Just in time for the 2008 holiday season, the Art Institute of Chicago
's famed Impressionist and Post-Impressionist collection will be fully reinstalled in 11 newly renovated and expanded galleries by December 19, 2008. Masterpieces by artists such as Gustave Caillebotte, Edgar Degas, Claude Monet, Pierre Auguste Renoir, and Vincent van Gogh --many of which were loaned to the Kimbell Art Museum in Ft. Worth, Texas, and enjoyed by approximately 170,000 visitors there during a four-month stay--have returned to Chicago. Their new galleries now feature more than 180 works on view and transform the way visitors experience this remarkable collection. Rearranged to more clearly and completely tell the story of Impressionism and Post-Impressionism, these new Art Institute galleries offer an even richer presentation of this pivotal art movement of the late 19th century.

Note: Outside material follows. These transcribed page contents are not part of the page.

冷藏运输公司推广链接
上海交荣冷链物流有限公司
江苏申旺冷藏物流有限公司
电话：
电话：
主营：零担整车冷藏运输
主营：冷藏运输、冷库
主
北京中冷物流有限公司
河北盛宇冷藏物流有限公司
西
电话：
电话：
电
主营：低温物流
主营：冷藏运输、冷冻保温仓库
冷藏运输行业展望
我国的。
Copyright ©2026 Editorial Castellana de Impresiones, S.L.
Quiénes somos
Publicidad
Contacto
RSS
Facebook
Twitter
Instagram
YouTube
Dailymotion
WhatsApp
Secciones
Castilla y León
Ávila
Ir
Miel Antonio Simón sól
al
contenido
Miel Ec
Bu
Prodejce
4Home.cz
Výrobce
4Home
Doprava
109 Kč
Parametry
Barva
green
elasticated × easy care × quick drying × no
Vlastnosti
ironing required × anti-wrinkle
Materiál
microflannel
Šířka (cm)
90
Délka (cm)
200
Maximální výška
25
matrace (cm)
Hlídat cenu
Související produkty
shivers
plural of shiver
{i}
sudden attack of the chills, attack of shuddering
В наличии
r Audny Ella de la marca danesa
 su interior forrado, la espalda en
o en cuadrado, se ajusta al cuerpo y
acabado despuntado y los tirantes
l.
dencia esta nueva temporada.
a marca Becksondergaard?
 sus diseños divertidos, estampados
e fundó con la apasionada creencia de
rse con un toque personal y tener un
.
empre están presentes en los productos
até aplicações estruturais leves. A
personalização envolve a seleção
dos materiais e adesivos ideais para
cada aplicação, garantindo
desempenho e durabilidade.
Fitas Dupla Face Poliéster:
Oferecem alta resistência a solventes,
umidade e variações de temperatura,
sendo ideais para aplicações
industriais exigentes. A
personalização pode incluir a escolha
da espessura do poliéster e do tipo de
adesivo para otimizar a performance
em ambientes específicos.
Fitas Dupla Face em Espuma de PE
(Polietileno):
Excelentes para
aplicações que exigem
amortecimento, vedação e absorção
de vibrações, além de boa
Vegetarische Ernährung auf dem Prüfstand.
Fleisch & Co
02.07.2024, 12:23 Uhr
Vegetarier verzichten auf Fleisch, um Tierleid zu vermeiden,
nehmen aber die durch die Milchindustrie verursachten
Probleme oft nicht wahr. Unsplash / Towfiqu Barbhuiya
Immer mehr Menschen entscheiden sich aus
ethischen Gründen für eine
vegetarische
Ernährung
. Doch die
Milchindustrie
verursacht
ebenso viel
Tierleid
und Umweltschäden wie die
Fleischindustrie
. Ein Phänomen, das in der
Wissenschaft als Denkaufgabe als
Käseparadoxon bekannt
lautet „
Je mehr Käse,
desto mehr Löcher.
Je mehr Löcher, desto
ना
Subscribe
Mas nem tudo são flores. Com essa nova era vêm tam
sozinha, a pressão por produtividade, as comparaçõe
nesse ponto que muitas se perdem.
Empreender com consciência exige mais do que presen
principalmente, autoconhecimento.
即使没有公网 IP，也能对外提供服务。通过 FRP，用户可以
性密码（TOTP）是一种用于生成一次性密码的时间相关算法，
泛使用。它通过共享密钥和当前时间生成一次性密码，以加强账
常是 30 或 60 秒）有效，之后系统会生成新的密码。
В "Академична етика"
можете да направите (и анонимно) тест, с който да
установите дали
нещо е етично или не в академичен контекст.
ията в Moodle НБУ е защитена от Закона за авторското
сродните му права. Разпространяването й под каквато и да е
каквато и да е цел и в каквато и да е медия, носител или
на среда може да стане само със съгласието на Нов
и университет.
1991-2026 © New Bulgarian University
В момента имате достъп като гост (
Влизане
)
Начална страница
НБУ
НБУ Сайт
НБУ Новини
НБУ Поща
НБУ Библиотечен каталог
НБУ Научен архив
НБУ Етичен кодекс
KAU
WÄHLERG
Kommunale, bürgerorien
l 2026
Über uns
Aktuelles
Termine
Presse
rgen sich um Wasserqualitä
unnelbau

In this new installation of the Art Institute's Impressionist and Post-Impressionist collection, visitors will once again be greeted at the top of the Woman's Board Grand Staircase by Gustave Caillebotte's monumental Paris Street, Rainy Day and other iconic paintings from the height of the Impressionist period in the 1870s. Works that were once located in galleries south of this central space will now stretch east through upper Gunsaulus Hall, completing the Allerton Building's new chronological circuit of European painting from the 15th through the 19th centuries. Two additional galleries and nearly 5,000 square feet of extra space now house the paintings that had been on loan during the renovation as well as European decorative arts and recently acquired objects that have never before been displayed. The new design offers a more comprehensive view of creative expression during this seminal period of art history.
Especially notable among the new objects on view are several three-dimensional works, including Le Grenouillard (Frog-Man), a patinated plaster by symbolist artist Jean-Joseph Carriès, and Earthly Paradise, a buffet cabinet carved and painted by Paul Gauguin and É;mile Bernard in 1888. A number of the museum's best-known paintings have also been reframed, including Edgar Degas's Young Spartan Girls, Claude Monet's Gare Saint-Lazare, and Pierre Auguste Renoir's Woman at the Piano. These works will now be displayed in their original historic frames. The new suite of Impressionist and Post-Impressionist galleries is completed by a selection of Wiener Werkstätte decorative arts with paintings by Swiss artist Fernand Hodler from around 1900, creating an ideal stepping-stone to the collections of 20th- and 21st-century art that will find their new home in the Modern Wing.
The reinstallation of the Impressionist and Post-Impressionist collection is one of the signal events leading up to the opening of the Modern Wing on May 16, 2009. It is the movement of the collections of contemporary art, modern art, architecture and design, and photography into the Modern Wing that allowed for the rare opportunity to reinstall these Allerton galleries, many of which had not been renovated in 30 years.
The return of this cherished Art Institute collection will bring with it a host of related events, including gallery tours of selected works on December 22, 24, and 29, 2008; and the first "After Dark" art party of the New Year on January 23, 2009.